Possible Freeze Up Damage
A walk-in cooler freezing up isn’t just a nuisance – it can damage your unit and reduce its operating lifespan. When significant amounts of ice build-up, damage can occur to many parts of the walk-in.
- Product. First, the items that are being stored in the unit may be damaged. Fruits and vegetables may last for a shorter period of time, and other foods may experience a version of “freezer burn” that is not desirable.
- Paneling and interior components. Over time, the ice from continual freeze up is liable to damage many interior components of the walk-in. Panels can degrade faster, seals and gaskets experience more stress, and mold can begin to grow.

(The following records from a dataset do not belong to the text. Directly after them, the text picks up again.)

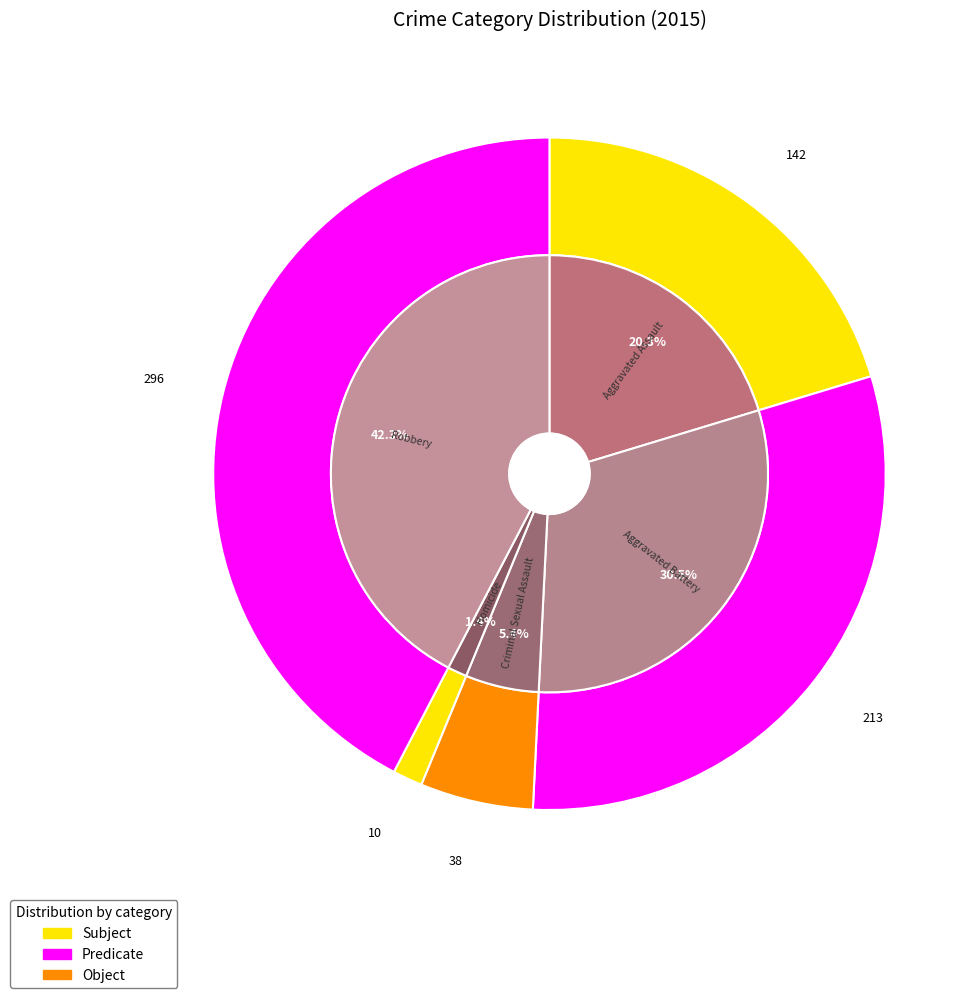

To the nearest percent, what percentage of the pie is Aggravated Battery?

30%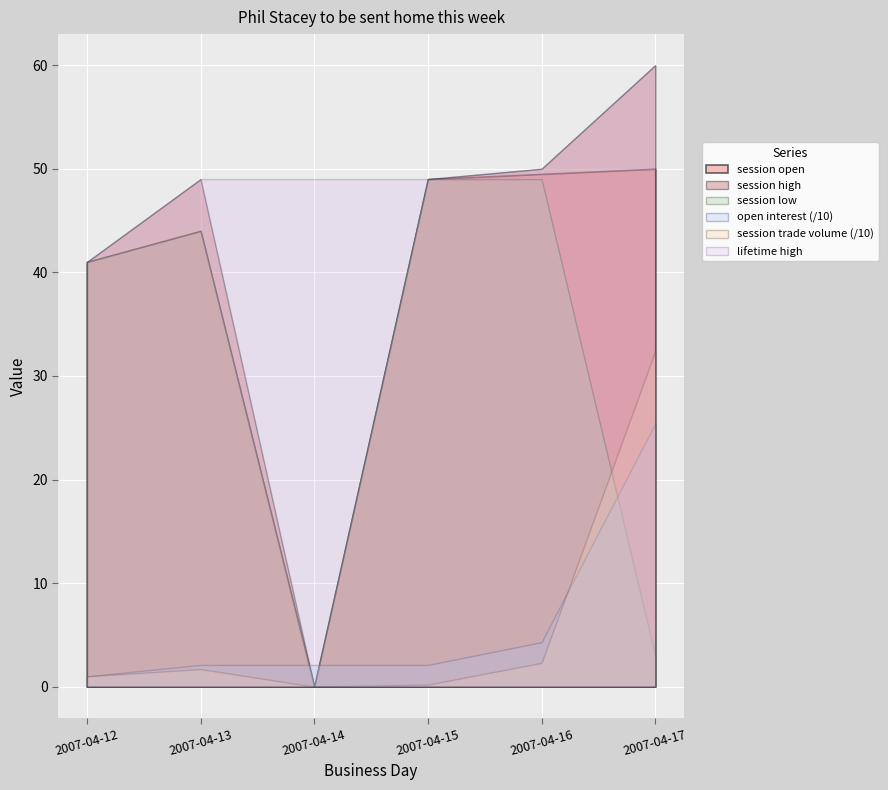

What is the value of the lifetime high point at the 5th from the left?

50.0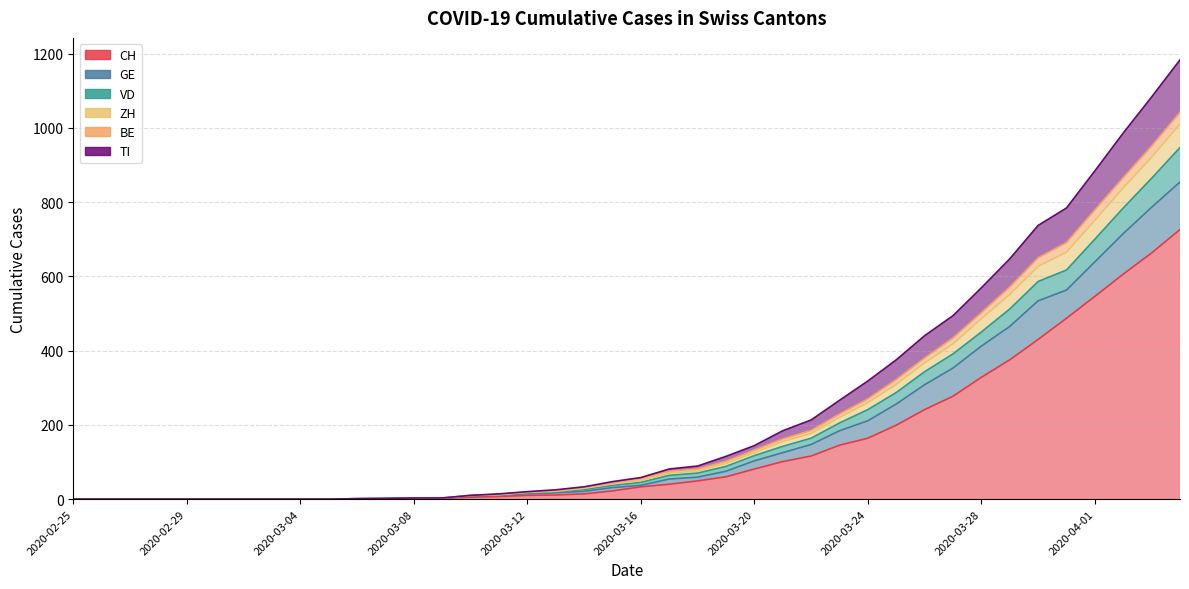

The TI series shows 17 at 2020-03-19. True or false?

False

- Compressor. Large amounts of warm air will cause the compressor to work harder over time. This may result in a shortened compressor lifespan.
How to Prevent Freeze Up
First and foremost, the manual that came with your unit will likely have a section on how to look out for and prevent freeze up. It will likely recommend routine check-ups for your unit which is a good first step in preventing build-up.
With that in mind, the primary way to prevent expensive and damaging freezing up is to catch it early! In the beginning stages of ice build-up, you may notice a thin frost layer on many surfaces in the walk-in. This is a good hint that you’ll need to check every one of the locations mentioned above and talk with employees to make sure the door is not being opened for longer than necessary and that product is being stacked away from the evaporator.
Another great way to minimize humid air infiltration is to install heavy-duty vinyl walk-in curtains. This is especially useful for reducing ice ups in units that open to hot areas, like kitchens.
While a walk-in cooler freezing up can be a hassle, it is also easy to prevent if proper maintenance protocols are followed.